Depending on the location of the center, there are typically, either one, or three circles tangent to $y=x^n$. To detect $r_{\max}$ we need to keep track of the smallest of these circles. In the above plot this means looking only at the bottom triangle of the $(c,r)$-curve. The altitude of the top vertex of this triangle is $r_\max$.
In any case, the above figure suggests that the function
$$
y\mapsto \min_{x\in[0,1]} F_n(x,y)
$$
is rather regular.
There exist numbers $y_{\min}<y_{\max}$ in $(0,1)$ so that for $y\in[0,1]\setminus [y_{\min},y_{\max}]$ there exists only one circle centered at $(y,y)$ and tangent to the boundary of the region. $\newcommand{\pa}{\partial}$
As $y$ crosses $y_{\min}$ increasingly the equation
$$
\pa_x F_n(x,y)=0
$$
undergoes a qualitative change: it goes from having one solution to having three solutions. It is a "birth" process.
As $y$ crosses $y_{\max}$ increasingly, the above equation goes from having three solutions to having one solution. It is a "death" process.

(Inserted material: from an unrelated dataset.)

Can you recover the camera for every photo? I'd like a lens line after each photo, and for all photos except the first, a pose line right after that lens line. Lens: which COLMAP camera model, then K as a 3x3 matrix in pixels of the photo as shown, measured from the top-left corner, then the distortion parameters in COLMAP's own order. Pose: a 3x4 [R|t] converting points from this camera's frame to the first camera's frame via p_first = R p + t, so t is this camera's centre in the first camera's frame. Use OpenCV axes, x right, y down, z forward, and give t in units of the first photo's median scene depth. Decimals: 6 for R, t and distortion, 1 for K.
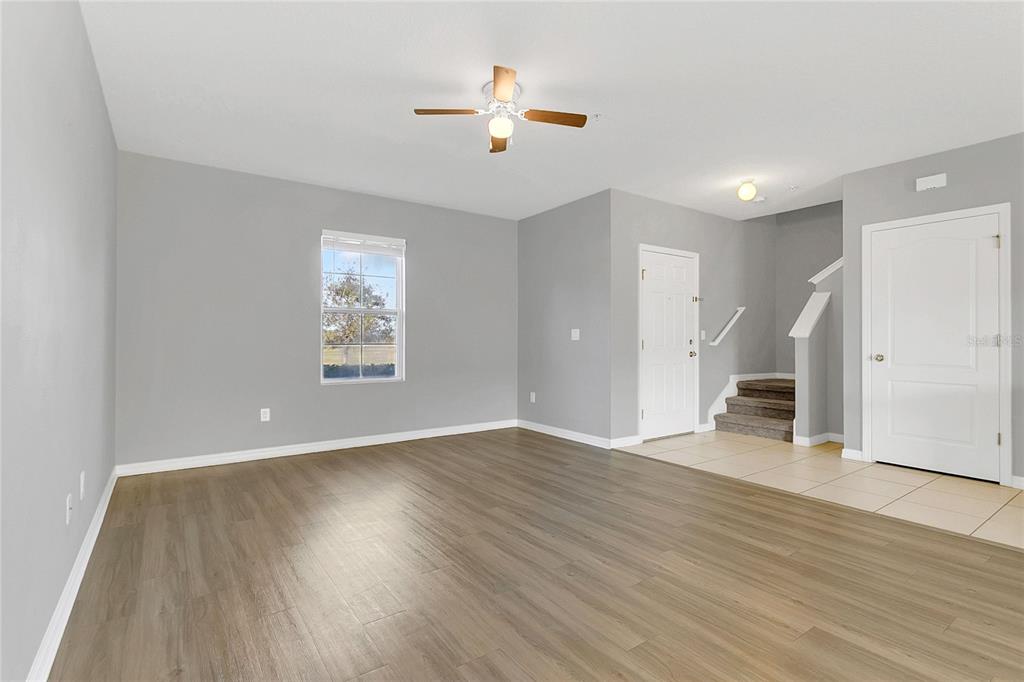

The points $y_{\min}$ and $y_{\max}$ are determined by solving the nonlinear system
$$
\pa_x F_n(x,y)=\pa^2_{xx}F_n(x,y)=0,
$$
i.e.,
$$
nx^{2n-1}-nx^{n-1}y+x-y=0,\;\;n(2n-1)x^{2n-2}+n(n-1)x^{n-2}y+1=0.
$$
I believe that for $n$ large this system has three solutions
$$
(x_{\min},y_{\min}),\;\;(x_*,y_*),\;\;(x_{\max},y_{\max}),
$$
$$
y_{\min}<y_*<y_{\max}.
$$
The center of the larges inscribed circle is located $(y_*,y_*)$ and its radius is
$$
r_{\max}=r(x_*).
$$
The number of solutions of the system is the number of roots in $(0,1)$ of the equation
$$
(2n-1)x^{2n-2}+(n-1)x^{n-2}c(x)+\frac{1}{n}=0.
$$
This reduces to a polynomial equation. Theoretically, the number of solutions of a real polynomial equation in a given interval can be determined using the classical Sturm theorem.